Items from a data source
★ ★ ★

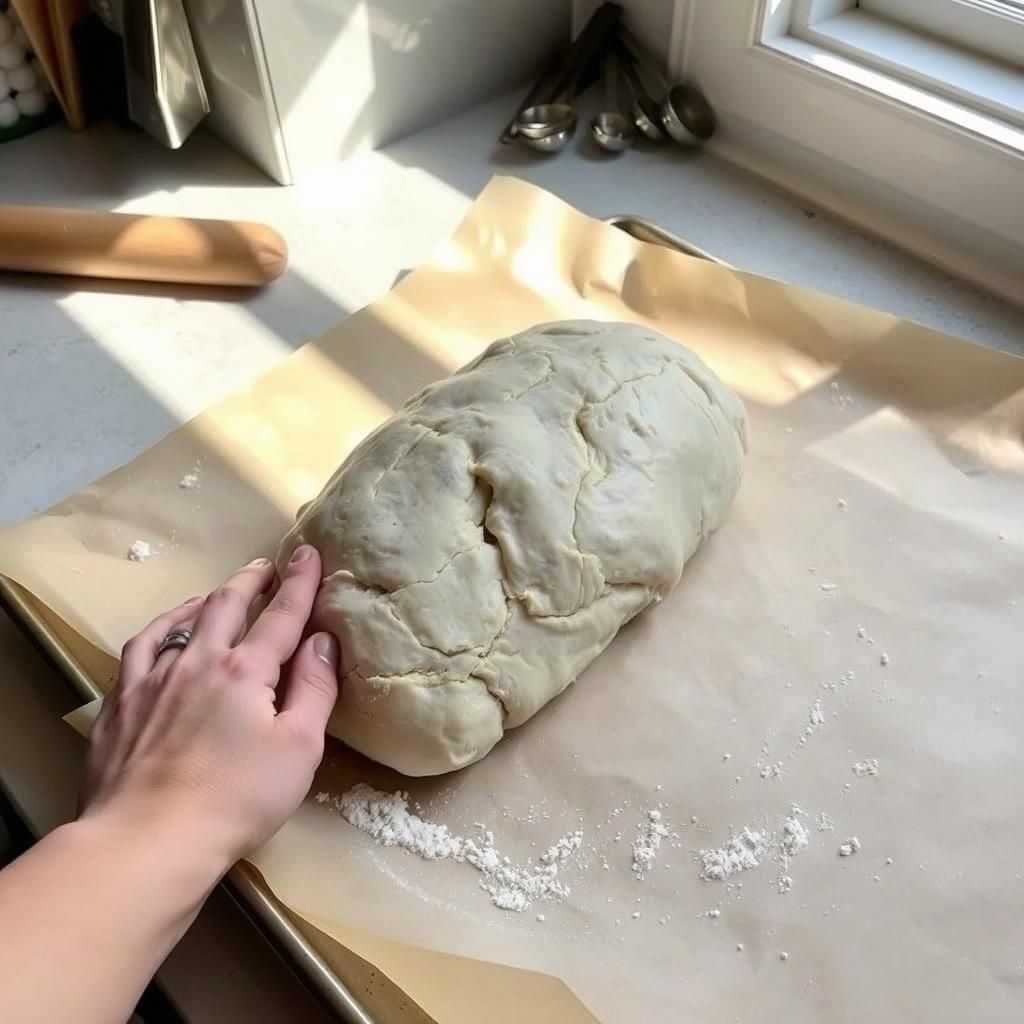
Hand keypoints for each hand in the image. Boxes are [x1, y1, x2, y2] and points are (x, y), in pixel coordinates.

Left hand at [80, 544, 338, 871]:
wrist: (148, 840)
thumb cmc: (237, 799)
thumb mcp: (299, 749)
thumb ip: (314, 689)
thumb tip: (321, 640)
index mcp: (246, 671)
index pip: (281, 615)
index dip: (300, 582)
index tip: (310, 553)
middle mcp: (198, 662)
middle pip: (226, 605)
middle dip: (250, 580)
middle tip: (265, 566)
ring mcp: (152, 681)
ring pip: (179, 622)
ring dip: (204, 601)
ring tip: (216, 595)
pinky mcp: (119, 705)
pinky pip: (139, 651)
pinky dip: (159, 631)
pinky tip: (164, 634)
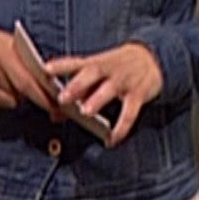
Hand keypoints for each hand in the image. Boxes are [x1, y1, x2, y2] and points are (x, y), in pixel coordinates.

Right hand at [0, 25, 59, 111]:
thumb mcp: (11, 44)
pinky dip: (2, 100)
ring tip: (15, 85)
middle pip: (18, 95)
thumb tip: (51, 83)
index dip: (43, 97)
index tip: (58, 107)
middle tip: (52, 107)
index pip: (26, 82)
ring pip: (8, 102)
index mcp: (2, 54)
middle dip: (37, 101)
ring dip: (17, 99)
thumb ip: (28, 62)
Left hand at [45, 43, 162, 146]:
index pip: (76, 63)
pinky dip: (121, 128)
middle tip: (63, 97)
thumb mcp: (98, 75)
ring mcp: (124, 81)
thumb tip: (55, 115)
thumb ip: (77, 92)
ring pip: (110, 89)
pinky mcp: (138, 94)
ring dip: (97, 100)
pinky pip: (130, 112)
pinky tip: (112, 140)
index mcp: (96, 63)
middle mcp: (109, 69)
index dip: (62, 66)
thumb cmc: (116, 69)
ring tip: (86, 112)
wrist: (152, 59)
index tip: (47, 70)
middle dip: (77, 85)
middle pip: (92, 72)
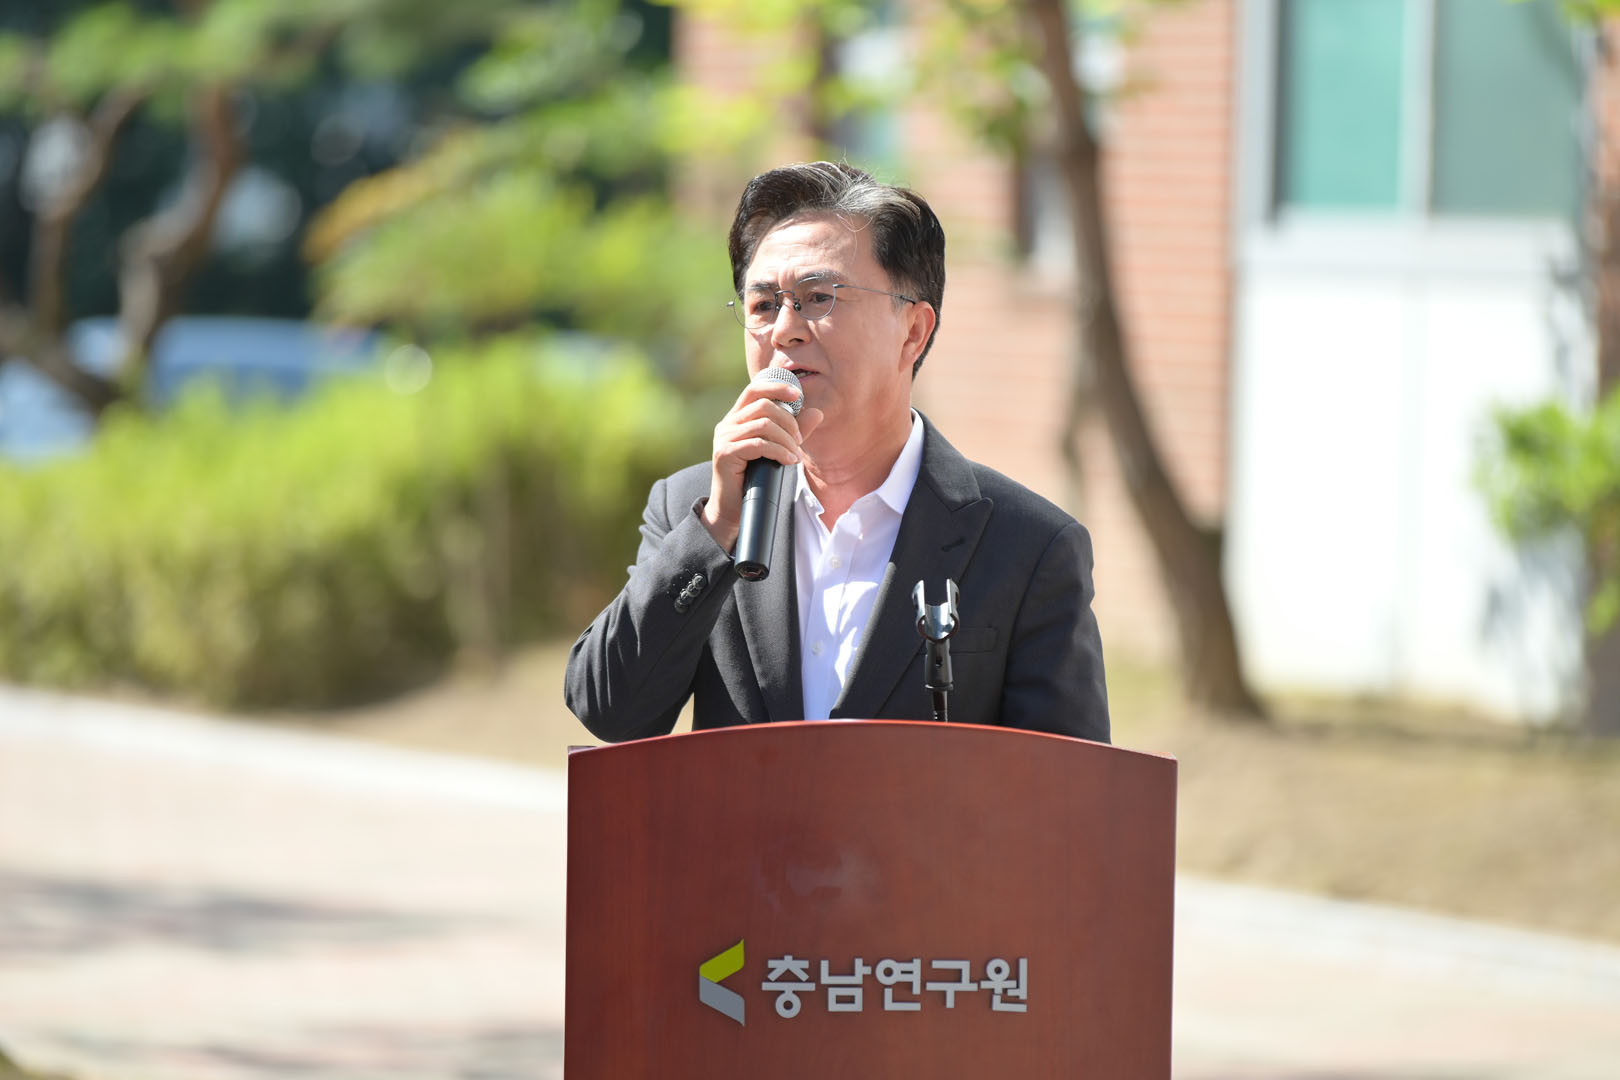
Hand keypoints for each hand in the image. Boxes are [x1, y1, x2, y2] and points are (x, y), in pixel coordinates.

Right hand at [701, 377, 823, 550]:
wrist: (733, 507)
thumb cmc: (756, 477)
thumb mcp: (778, 449)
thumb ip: (795, 430)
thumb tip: (817, 412)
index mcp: (738, 417)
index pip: (755, 389)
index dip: (776, 386)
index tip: (797, 394)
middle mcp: (728, 423)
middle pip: (764, 405)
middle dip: (789, 421)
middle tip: (800, 441)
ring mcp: (724, 438)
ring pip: (763, 424)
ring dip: (786, 439)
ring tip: (795, 455)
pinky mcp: (725, 453)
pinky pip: (758, 444)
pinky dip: (779, 451)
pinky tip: (789, 461)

★ ★ ★

EXERCISE OBJECTIVE »
Which lines run from the one containing "thumb cmc: (756, 477)" to the end of the data? Output them exactly, with nothing added.

TASK OUTPUT »
thumb cmc: (756, 477)
thumb mcp: (778, 449)
thumb ip: (795, 430)
thumb tip: (817, 412)
index mcp: (738, 417)
index pip: (755, 389)
index dip: (776, 386)
index tip: (797, 394)
middle mcp: (728, 423)
middle pip: (764, 405)
middle dip: (789, 421)
middle tip: (800, 441)
ring mcp: (724, 438)
ring pip: (763, 424)
ring dip: (786, 439)
ring tip: (795, 455)
pinky mcp: (725, 453)
pinky pip: (758, 444)
pinky dip: (779, 451)
pinky tip: (789, 461)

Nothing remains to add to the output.